BLUES: Tim Bastmeyer
- Tim Bastmeyer
- Two and half stars
Tim Bastmeyer is a Toronto-area blues musician at his best when he colours slightly outside the lines. So if his version of the standard Going Down is tired and inessential, his own What Ever Happened To? asks pop-culture and personal questions in a stylish, gliding manner. Julian Fauth – a Canadian treasure of a piano-man – rolls atop that track and others with a flair that is unique, but never gaudy. Bastmeyer’s voice is thin, and while his lyrics often hit, they sometimes miss (the rhyme-o-matic chorus to Cancer Blues). But there are nice moves here, including the jazzy walk-and-talk of Corporate Crazy and a few Doorsian flourishes that really click. B.W.
Tim Bastmeyer plays Toronto’s Gladstone Hotel, Jan. 13, with more Ontario dates to follow (see timbastmeyer.com).
JAZZ: Run Stop Run
- William Carn
- Three and a half stars
If amplifiers marked the biggest change for jazz in the sixties, “effects” – a catch-all term covering everything from simple loop pedals to laptop-based sound processing – are the game changer now.
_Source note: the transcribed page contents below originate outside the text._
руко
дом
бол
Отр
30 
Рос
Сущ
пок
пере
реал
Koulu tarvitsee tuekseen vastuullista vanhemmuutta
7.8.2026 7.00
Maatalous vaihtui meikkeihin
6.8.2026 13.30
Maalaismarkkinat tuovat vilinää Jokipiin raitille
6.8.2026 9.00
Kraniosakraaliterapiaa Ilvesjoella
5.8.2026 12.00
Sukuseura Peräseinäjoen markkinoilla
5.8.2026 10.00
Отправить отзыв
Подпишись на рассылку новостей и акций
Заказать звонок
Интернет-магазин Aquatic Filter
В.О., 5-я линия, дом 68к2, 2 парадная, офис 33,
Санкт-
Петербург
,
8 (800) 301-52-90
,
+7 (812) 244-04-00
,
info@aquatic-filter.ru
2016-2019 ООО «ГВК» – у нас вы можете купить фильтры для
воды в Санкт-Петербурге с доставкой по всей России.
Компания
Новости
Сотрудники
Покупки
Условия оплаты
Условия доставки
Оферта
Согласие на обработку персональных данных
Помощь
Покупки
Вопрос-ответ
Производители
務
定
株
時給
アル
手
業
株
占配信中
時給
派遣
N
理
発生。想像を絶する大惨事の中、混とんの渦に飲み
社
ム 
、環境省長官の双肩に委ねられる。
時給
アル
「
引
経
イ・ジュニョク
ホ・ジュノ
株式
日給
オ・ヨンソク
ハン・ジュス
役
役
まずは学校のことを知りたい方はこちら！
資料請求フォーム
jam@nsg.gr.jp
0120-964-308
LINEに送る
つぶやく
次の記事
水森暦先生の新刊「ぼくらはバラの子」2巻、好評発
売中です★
Where Carn’s last album, 2007’s Lessons Learned, was a straight hard-bop outing, this finds him plugged into a Metheny-esque post-fusion sound, looping his trombone into short, brooding tone poems and playing off the electronically enhanced palette of Don Scott’s guitar. The textural range is impressive, from the cool, contemplative soundscapes of Q’s Idea to the snarlingly aggressive Murphy!, but it’s the interplay between the four players that keeps Run Stop Run going. J.D. Considine
Carn’s Run Stop Run plays the Rex Hotel in Toronto on Jan. 12.